═════ TASK MATERIAL

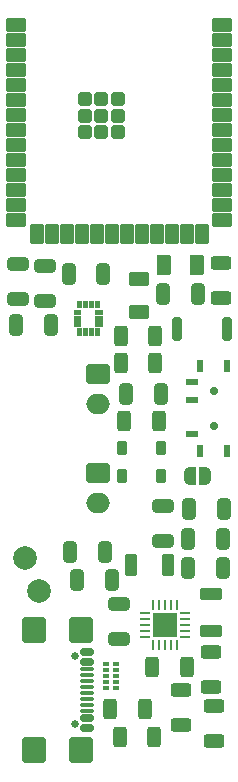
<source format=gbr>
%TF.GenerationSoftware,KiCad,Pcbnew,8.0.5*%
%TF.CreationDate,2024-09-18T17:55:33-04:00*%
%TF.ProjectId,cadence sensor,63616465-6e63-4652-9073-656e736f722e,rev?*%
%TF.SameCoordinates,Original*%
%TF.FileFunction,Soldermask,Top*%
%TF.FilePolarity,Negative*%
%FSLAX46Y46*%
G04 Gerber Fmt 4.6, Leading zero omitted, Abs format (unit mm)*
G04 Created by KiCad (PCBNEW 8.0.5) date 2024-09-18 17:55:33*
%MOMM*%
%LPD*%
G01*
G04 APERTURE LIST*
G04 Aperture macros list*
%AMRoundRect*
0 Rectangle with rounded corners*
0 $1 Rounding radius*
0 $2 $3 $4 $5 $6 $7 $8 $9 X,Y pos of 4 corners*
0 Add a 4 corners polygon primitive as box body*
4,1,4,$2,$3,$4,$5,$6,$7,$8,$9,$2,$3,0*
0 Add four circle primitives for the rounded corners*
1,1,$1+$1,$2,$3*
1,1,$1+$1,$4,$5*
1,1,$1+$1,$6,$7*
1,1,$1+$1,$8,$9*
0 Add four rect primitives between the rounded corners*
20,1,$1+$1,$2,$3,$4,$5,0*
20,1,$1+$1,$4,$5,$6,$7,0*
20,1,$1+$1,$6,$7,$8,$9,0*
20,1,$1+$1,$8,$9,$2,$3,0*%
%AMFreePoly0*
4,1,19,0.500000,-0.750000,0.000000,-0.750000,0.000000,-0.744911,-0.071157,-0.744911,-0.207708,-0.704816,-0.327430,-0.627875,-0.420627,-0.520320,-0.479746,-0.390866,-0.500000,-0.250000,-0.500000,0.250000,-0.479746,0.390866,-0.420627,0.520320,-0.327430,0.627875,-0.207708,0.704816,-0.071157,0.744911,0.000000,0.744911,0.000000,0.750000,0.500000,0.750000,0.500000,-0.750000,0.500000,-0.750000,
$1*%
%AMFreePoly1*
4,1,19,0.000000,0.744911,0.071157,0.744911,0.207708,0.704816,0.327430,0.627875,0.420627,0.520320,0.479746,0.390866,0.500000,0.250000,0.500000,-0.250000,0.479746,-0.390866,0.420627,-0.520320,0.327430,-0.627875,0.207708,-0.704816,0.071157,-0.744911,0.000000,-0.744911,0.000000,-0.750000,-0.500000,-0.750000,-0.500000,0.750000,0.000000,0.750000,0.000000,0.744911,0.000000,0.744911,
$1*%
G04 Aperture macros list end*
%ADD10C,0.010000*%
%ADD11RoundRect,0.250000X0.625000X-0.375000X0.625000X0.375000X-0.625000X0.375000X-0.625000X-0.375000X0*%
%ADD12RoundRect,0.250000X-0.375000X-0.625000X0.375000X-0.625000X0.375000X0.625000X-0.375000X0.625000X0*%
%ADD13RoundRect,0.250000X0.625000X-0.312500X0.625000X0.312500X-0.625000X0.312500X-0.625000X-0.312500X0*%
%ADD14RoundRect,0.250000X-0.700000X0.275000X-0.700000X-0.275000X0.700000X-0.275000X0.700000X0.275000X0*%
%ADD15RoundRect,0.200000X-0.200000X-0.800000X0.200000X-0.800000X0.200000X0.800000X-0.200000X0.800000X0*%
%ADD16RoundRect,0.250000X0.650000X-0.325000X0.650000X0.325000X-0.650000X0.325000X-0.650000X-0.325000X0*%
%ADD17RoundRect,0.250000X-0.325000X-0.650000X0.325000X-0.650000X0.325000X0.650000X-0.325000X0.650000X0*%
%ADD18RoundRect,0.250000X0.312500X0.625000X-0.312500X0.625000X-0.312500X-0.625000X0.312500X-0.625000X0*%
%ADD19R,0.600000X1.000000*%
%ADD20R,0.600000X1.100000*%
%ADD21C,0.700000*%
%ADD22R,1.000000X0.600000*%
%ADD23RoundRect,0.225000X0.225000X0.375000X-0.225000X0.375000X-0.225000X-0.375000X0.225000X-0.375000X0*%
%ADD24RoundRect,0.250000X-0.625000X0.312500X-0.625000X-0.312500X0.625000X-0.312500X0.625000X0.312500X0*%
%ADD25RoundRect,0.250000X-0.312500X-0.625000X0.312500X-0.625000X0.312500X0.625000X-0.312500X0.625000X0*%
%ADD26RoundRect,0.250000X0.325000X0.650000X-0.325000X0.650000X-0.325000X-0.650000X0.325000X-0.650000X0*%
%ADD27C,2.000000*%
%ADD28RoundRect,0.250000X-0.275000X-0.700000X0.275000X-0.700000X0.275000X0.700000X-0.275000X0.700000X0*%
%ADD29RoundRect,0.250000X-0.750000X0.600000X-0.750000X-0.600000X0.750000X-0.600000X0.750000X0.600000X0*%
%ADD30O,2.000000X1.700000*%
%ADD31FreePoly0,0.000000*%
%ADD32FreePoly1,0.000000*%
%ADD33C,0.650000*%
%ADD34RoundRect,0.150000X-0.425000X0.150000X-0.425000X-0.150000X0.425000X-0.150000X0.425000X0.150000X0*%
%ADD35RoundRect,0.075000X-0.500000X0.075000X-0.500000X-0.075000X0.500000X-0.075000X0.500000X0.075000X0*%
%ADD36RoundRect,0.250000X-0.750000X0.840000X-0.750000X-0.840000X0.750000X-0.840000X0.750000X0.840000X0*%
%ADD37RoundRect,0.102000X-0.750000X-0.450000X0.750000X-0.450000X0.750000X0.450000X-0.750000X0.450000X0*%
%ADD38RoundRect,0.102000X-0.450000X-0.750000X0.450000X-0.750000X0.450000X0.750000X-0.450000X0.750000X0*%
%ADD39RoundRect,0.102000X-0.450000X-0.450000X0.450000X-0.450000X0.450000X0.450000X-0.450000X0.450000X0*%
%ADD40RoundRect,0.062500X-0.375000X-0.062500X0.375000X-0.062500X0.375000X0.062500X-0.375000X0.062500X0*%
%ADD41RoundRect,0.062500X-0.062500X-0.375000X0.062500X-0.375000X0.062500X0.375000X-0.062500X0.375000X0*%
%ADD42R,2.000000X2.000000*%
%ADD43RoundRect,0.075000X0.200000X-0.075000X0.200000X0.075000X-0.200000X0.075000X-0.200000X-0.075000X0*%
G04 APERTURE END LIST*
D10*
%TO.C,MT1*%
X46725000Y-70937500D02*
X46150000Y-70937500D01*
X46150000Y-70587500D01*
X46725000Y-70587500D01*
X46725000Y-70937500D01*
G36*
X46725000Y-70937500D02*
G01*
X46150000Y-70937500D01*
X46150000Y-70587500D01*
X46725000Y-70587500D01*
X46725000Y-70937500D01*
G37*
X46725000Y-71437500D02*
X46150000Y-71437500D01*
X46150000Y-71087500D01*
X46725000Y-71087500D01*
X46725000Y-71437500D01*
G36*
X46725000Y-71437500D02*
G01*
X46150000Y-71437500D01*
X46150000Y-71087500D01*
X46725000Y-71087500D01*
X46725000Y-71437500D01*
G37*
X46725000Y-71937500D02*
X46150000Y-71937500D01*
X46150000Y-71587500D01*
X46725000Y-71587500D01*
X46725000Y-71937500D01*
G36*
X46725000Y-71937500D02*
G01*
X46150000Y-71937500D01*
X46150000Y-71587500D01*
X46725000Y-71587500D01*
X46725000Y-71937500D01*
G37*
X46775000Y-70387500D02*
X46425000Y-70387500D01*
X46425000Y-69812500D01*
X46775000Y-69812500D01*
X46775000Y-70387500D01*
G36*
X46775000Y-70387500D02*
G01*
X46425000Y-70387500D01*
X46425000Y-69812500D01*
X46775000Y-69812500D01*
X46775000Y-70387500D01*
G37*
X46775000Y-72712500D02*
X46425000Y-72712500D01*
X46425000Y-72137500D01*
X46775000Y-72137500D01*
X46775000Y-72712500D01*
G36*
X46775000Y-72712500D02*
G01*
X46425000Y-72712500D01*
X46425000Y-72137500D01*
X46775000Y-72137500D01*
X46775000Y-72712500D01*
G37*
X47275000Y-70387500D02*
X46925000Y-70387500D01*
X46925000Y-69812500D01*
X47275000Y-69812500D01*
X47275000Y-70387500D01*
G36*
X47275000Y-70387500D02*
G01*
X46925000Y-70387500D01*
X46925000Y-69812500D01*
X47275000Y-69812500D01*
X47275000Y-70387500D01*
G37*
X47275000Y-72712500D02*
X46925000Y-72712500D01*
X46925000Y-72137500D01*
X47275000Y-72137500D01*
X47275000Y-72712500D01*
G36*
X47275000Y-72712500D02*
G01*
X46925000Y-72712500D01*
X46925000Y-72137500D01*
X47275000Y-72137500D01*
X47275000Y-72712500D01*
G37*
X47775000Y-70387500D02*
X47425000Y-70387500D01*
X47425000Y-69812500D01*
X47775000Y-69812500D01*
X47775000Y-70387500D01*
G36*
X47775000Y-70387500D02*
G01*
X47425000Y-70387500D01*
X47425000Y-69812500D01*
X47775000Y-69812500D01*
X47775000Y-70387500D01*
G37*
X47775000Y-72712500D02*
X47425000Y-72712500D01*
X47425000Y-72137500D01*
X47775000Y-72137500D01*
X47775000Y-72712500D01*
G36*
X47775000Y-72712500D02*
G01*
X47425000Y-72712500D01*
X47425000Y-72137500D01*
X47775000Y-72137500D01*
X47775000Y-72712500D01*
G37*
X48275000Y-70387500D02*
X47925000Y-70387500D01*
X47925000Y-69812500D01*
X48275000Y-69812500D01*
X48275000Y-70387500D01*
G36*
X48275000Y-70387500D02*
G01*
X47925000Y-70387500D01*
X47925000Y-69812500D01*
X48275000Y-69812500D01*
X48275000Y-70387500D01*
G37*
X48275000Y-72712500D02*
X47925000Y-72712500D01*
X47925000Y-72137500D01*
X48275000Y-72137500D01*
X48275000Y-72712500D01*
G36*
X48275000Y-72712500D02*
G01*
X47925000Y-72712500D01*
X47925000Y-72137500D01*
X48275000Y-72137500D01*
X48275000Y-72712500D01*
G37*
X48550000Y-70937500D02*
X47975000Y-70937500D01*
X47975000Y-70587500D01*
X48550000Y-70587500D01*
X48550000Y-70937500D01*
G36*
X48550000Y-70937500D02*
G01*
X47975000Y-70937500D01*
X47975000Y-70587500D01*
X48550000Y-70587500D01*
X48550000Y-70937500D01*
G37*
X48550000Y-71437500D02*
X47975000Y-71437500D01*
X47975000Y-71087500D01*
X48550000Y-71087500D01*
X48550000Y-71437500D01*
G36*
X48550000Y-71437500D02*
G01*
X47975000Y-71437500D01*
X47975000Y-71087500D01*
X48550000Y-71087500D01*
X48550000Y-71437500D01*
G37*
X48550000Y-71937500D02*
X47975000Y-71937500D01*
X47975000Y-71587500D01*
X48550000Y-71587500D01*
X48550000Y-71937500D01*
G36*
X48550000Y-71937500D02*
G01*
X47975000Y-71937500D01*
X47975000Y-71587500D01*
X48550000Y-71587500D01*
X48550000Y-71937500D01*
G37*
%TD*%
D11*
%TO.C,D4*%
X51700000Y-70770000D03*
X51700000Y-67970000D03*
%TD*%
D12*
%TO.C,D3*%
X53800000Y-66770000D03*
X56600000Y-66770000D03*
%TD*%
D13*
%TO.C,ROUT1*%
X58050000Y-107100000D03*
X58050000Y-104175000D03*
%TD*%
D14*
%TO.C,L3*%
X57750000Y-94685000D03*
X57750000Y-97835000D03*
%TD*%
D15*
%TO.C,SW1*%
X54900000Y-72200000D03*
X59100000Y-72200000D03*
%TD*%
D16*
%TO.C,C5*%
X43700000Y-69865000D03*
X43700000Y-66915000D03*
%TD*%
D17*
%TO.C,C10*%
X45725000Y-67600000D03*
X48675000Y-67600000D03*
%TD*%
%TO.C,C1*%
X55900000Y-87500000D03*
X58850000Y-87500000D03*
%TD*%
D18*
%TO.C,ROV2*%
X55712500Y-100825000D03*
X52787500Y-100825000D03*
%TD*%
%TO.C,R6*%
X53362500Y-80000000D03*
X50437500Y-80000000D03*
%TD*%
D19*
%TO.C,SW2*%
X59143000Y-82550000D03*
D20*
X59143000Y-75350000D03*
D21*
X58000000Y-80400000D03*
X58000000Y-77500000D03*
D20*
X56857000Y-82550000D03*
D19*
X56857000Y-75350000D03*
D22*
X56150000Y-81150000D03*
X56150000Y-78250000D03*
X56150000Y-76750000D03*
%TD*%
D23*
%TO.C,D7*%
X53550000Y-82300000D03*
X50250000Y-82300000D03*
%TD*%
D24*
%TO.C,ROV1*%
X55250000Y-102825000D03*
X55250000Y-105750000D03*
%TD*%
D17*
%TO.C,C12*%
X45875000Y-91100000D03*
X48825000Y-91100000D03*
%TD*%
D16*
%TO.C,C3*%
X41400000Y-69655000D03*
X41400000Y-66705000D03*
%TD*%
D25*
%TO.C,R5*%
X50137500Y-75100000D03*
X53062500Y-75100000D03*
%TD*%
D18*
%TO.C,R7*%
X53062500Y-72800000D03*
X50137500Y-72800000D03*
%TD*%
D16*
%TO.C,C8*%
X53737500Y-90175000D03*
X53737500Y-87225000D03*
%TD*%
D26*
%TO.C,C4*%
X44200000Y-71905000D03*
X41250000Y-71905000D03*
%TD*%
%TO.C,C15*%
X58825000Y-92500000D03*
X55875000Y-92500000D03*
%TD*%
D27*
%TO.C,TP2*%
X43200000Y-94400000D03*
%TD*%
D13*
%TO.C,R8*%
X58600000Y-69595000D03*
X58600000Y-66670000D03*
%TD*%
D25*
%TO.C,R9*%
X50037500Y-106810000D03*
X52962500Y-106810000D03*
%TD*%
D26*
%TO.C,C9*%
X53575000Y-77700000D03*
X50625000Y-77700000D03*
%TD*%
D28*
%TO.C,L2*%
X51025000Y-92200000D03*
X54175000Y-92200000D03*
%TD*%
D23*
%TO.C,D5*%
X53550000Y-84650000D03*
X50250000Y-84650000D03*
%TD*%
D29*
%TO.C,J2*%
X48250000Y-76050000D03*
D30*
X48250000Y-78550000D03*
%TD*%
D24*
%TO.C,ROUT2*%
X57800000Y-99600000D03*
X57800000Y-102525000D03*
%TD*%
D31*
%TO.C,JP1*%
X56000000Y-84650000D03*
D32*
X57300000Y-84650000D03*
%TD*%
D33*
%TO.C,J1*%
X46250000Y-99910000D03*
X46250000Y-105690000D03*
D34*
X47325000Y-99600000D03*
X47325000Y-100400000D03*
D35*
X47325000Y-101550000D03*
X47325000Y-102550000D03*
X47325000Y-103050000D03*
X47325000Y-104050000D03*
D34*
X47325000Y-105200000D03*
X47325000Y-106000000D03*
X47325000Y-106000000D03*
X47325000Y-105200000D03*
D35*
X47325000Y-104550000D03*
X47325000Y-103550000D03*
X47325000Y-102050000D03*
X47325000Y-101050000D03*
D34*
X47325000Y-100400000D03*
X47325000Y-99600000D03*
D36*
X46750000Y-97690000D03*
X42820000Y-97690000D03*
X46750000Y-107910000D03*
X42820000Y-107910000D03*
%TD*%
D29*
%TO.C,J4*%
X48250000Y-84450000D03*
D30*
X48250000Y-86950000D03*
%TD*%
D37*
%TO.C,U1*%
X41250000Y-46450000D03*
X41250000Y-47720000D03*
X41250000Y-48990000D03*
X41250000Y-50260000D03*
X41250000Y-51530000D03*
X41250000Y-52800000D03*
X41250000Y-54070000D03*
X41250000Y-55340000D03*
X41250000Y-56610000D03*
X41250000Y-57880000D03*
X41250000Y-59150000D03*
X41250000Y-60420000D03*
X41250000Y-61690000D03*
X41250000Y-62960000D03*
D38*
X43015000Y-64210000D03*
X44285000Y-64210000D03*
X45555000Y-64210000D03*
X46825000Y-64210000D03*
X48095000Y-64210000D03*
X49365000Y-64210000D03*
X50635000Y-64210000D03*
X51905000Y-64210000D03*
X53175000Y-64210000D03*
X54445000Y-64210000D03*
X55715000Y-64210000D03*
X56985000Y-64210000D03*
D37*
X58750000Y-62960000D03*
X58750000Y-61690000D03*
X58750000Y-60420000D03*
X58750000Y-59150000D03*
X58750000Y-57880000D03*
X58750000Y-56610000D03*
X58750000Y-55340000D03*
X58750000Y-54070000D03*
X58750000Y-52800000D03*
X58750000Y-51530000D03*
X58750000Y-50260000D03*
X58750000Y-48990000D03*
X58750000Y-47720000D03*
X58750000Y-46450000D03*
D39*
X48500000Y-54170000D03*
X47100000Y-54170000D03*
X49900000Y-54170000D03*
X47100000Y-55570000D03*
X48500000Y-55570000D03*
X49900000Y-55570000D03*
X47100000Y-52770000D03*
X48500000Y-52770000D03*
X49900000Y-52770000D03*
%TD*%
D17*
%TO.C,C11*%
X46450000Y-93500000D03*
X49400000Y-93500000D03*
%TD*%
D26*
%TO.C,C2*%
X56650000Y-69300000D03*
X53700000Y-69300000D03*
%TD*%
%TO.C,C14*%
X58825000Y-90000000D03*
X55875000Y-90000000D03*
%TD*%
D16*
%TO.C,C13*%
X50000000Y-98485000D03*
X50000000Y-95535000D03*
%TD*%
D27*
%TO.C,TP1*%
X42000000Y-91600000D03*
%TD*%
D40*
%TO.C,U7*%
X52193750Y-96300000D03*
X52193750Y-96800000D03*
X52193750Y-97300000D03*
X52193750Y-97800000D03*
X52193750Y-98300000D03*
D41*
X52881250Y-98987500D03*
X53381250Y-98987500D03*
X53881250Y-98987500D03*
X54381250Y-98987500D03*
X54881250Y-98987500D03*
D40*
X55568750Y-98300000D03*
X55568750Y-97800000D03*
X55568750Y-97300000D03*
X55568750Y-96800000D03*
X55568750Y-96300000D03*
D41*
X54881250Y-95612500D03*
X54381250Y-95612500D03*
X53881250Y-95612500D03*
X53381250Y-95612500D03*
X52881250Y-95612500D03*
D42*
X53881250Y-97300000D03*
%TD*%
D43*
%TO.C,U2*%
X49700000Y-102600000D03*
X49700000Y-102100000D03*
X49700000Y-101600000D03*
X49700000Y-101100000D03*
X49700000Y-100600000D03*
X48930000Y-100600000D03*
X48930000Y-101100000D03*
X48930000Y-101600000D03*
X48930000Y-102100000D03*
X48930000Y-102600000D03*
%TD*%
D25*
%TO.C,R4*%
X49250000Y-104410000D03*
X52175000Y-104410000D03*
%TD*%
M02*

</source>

══════════

■ YOUR INSTRUCTIONS
Each line of the entries above that contains "rounded" is to be copied.

■ OUTPUT FOR THIS EXERCISE
0 Rectangle with rounded corners*
0 Add four circle primitives for the rounded corners*
0 Add four rect primitives between the rounded corners*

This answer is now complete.